Filled with exciting ideas that it failed to develop or integrate, Kaoru Ishii’s “Transformation” would have been better as three separate pieces. It began and ended as minimalist movement-theater: anonymous dancers moving and toppling piles of wooden boxes.

Next came the bold juxtaposition of corps dancing and pantomime vignettes: five women executing formal choreographic passages versus two women and a man defining relationships through emotional/gestural tableaux. Finally, those three explored their needs and conflicts in solos and apache-style duets emphasizing the man’s selfishness and confusion.

As the dependent, abused woman in green, Yumi Ishimaki made every twitch and sprawl reveal multiple levels of victimization. Astor Piazzolla tangos intercut with the mournful instrumental textures of Kaoru Abe accompanied this intriguing, inventive but ultimately overloaded treatise on sexual politics.

## Set of tasks
**A)** In the review of Kaoru Ishii's "Transformation," which performer played the dependent, abused woman in green?
**B)** Pick up the review of Kaoru Ishii's "Transformation" after its final sentence and keep writing it.

## Data

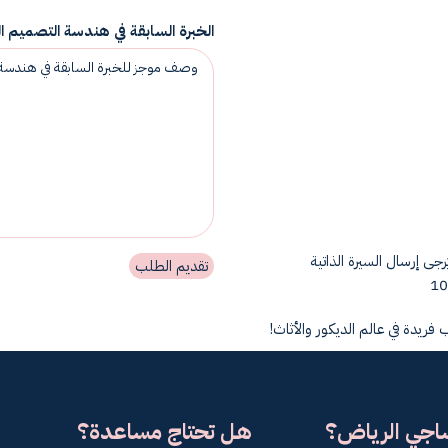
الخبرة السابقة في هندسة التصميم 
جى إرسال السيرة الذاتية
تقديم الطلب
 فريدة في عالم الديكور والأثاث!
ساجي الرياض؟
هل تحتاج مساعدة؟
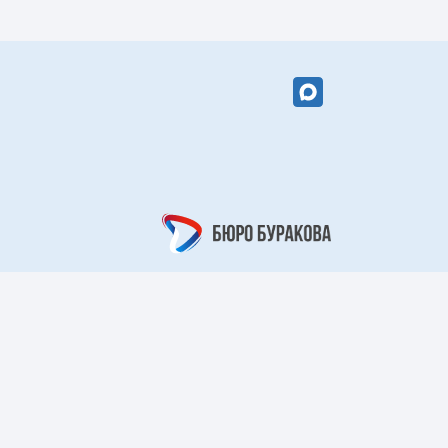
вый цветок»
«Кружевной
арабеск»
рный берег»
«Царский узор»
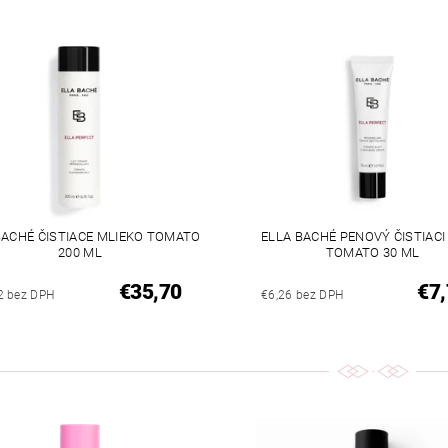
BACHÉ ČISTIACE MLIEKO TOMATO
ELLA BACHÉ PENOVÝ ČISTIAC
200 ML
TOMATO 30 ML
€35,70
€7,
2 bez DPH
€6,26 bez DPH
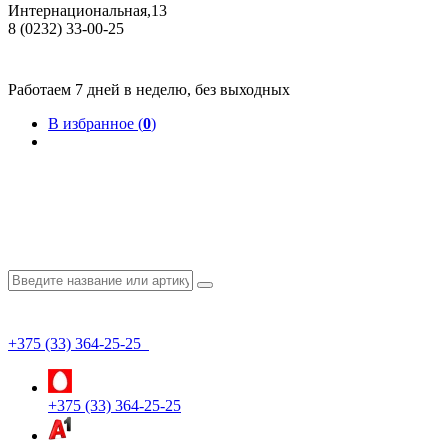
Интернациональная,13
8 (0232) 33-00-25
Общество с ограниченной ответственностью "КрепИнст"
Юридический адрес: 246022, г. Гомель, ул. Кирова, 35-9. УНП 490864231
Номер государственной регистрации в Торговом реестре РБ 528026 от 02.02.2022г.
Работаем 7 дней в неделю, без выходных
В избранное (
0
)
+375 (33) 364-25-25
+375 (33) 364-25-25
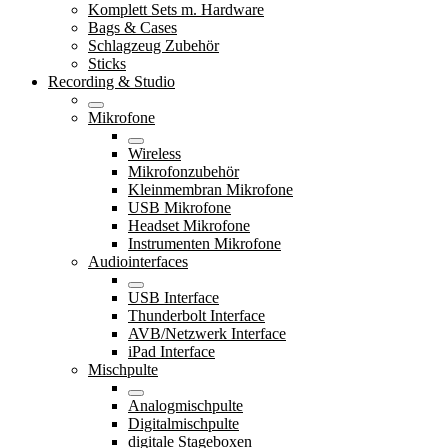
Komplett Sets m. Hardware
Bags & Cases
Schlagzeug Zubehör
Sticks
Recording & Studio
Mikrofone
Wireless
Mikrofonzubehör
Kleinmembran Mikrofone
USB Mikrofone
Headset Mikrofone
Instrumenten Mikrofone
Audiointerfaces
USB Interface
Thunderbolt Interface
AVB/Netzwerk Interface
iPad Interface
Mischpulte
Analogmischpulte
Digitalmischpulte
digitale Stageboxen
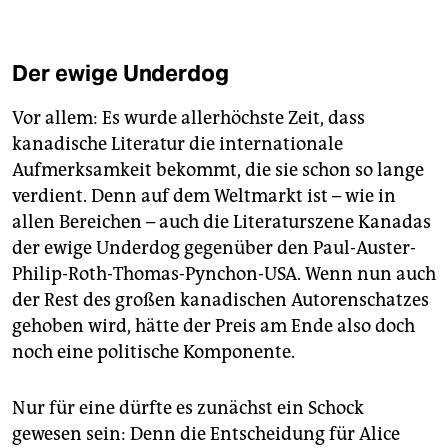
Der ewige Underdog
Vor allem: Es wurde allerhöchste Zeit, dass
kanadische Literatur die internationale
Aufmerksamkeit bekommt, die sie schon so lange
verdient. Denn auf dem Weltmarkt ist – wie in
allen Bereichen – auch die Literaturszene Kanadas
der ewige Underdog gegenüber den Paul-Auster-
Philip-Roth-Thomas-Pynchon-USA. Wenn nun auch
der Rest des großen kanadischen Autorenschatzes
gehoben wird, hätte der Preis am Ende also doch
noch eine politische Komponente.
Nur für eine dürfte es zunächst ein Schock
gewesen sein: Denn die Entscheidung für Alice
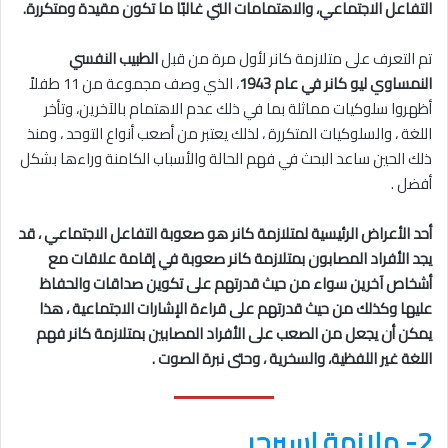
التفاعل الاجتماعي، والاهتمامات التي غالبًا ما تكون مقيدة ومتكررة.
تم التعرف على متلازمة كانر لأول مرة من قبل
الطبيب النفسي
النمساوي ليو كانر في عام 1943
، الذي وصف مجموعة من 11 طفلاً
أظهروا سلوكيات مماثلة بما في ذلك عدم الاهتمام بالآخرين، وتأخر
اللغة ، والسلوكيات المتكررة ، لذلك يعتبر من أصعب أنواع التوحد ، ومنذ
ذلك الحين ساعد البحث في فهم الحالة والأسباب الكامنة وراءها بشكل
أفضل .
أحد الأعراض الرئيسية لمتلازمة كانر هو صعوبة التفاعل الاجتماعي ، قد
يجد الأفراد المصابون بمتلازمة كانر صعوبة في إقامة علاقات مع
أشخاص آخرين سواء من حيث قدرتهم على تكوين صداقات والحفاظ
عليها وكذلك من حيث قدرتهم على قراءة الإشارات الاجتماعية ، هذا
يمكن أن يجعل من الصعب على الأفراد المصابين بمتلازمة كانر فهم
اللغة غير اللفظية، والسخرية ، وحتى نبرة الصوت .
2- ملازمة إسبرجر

## Results
**A)** Yumi Ishimaki

**B)**
With its vigorous Japanese folk drumming and distinctive straw hats (a circle folded sharply down on each side of the head), Takashi Nishida’s love duet “A Windy Day for Souls” came from an entirely different world. The blend of native positional motifs with academic modern-dance extensions also created a unique movement flavor--though the piece never clearly explained (to non-Japanese, anyway) why the relationship it depicted ended unhappily.

This problem scarcely mattered, however, whenever Ikue Zaike made the work’s sustained tests of balance into declarations of spiritual purity. As in the 1988 program, dancing of the highest quality gave Contemporary Dance Assn. of Japan a stature that its choreography alone would never earn.